= EXERCISE OBJECTIVE =
Write out the material below line for line, without any change, and leave the pictures out of your copy.

* START DATASET CONTENT *

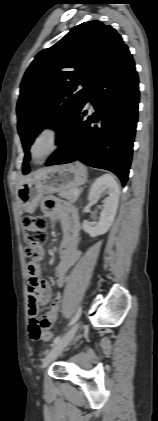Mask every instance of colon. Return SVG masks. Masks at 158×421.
<instances>
[{
	"label": "colon",
	"mask_w": 158,
	"mask_h": 421,
	"mask_svg": "<svg viewBox=\"0 0 158 421\" xmlns=\"http://www.w3.org/2000/svg\"><path fill=\"white\" fill-rule=\"evenodd\" d=\"M25 253L31 260L35 259L41 245L47 239L46 221L41 216H25L22 220ZM51 332L35 330L34 339L50 340Z\"/></svg>",
	"instance_id": "1"
}]
</instances>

* END DATASET CONTENT *

= ANSWER FOR THE TASK =
Mask every instance of colon. Return SVG masks. Masks at 158×421.
<instances>
[{
	"label": "colon",
	"mask_w": 158,
	"mask_h": 421,
	"mask_svg": "<svg viewBox=\"0 0 158 421\" xmlns=\"http://www.w3.org/2000/svg\"><path fill=\"white\" fill-rule=\"evenodd\" d=\"M25 253L31 260L35 259L41 245L47 239L46 221L41 216H25L22 220ZM51 332L35 330L34 339L50 340Z\"/></svg>",
	"instance_id": "1"
}]
</instances>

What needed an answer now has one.